This annual report summary documents violations against communicators in Brazil in 2017. The full report is available in Portuguese.
Each year, data on crimes against communicators in Brazil show attacks on the most vulnerable victims: journalists working for small media outlets, radio broadcasters and bloggers. The more violent regions for these crimes continue to be the Northeast and Southeast, (especially the states of Ceará, Maranhão and Minas Gerais); and the motivations behind the crimes: accusations against powerful individuals of wrongdoing at local level. Suspected perpetrators of these crimes are agents of the State, especially politicians and police officers. None of these findings are new and, unfortunately, we can predict that these trends will be found in our monitoring report next year.
For many years, there have been a significant number of organizations, representative entities and unions drawing attention to the high rates of violence against communicators in our country and producing systematized information on the occurrence of these cases.
Civil society’s constant calls for this violence against communicators in Brazil to be confronted is being echoed by media outlets that are increasingly drawing attention to cases of journalists being killed throughout the country.
Such a complex problem obviously has no simple solution and the process of confronting it is lengthy and requires a set of measures that, together and over a long period of time, can significantly reduce the extent of violence against communicators. However, we continue to live in a context in which not even the most basic immediate measures are implemented. And the responsibility for this falls to the authorities of the State who, even when recognize the problem, refuse to face up to it.
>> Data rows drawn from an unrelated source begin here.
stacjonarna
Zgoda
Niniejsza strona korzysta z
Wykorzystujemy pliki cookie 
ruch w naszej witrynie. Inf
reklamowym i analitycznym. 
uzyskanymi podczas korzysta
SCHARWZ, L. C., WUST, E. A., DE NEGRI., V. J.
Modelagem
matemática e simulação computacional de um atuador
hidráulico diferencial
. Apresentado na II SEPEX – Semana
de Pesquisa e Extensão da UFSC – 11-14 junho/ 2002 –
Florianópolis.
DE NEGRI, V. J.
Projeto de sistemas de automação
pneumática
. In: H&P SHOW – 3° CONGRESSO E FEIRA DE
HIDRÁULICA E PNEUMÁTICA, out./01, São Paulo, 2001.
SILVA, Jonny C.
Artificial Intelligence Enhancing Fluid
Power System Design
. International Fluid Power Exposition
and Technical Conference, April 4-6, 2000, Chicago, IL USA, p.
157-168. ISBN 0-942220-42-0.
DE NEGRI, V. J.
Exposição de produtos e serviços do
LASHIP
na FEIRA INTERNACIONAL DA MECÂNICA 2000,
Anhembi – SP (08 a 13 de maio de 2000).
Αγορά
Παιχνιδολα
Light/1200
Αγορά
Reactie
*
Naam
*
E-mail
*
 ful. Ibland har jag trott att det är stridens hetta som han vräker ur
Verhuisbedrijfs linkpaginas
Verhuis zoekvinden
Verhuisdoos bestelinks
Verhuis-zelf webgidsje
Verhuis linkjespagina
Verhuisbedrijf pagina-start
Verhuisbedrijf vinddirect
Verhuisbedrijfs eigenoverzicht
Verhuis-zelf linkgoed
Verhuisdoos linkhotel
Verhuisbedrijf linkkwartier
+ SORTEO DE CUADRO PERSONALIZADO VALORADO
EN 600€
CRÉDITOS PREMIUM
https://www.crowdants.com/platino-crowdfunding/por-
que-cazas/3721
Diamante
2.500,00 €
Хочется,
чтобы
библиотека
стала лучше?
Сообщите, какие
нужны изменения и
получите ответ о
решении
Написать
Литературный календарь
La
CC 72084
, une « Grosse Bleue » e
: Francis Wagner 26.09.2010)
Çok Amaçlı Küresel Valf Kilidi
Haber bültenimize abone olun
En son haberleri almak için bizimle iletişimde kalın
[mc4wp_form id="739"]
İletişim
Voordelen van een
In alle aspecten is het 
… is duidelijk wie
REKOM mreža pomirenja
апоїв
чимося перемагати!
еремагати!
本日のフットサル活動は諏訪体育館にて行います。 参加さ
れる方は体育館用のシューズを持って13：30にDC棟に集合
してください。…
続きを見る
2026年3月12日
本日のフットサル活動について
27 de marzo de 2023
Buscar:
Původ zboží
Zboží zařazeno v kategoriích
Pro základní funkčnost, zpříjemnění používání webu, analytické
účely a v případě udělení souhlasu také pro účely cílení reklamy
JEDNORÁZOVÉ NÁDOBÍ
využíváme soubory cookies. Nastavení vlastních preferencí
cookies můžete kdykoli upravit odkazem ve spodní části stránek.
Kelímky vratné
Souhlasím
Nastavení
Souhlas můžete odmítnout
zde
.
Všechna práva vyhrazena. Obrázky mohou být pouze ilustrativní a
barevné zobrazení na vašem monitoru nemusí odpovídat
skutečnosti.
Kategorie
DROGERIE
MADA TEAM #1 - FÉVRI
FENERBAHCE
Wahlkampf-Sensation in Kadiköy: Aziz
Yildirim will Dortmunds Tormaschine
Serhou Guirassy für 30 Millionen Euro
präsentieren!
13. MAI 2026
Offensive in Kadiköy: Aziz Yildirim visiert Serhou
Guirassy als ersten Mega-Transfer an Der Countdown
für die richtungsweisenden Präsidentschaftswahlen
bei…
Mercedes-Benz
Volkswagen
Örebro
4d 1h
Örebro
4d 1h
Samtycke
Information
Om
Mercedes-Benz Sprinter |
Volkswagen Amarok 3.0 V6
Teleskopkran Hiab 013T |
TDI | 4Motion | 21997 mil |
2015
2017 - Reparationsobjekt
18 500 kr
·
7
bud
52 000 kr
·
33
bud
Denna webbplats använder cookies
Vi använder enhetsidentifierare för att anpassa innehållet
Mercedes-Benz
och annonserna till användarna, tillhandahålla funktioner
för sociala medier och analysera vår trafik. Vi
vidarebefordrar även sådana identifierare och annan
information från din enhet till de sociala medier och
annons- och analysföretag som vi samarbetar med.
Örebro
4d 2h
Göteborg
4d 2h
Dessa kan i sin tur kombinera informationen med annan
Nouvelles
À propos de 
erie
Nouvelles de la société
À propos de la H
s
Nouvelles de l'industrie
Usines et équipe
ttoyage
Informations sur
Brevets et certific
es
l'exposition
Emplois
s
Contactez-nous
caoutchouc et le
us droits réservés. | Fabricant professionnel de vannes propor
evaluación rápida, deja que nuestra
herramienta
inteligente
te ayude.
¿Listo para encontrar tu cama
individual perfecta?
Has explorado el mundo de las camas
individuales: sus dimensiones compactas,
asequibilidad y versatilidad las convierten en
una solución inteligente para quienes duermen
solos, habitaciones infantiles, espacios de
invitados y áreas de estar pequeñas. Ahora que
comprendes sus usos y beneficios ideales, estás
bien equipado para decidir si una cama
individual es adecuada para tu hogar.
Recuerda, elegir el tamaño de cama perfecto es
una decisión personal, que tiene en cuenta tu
Every year, more communicators are killed, suffer attacks on their lives or are threatened. Every year, the cases of communicators who have been killed or threatened are being forgotten by authorities that are responsible for investigating them and uncovering answers. Every year, as a result of these crimes and the lack of response to them, the space for the flow of information on issues of public interest is becoming more restricted and more hostile. Every year, more communicators are forced into censoring themselves for fear of being the victims of new crimes. This scenario of hostility and attacks on communicators performs a very clear role: to prevent the exercising of freedom of expression and the right to information. This becomes more severe in a communication environment such as Brazil, noted for its enormous “news desert”, in which more than one third of the population lives in towns without a local printed or online newspaper.
This report provides data and analysis to help shed light on the complexity of the problem and its most vulnerable points. Understanding the problem, however, does not solve it. To resolve it, the different actors with the power and responsibility to do so need to have this information to confront the reality of crimes against free expression which afflict Brazilian society.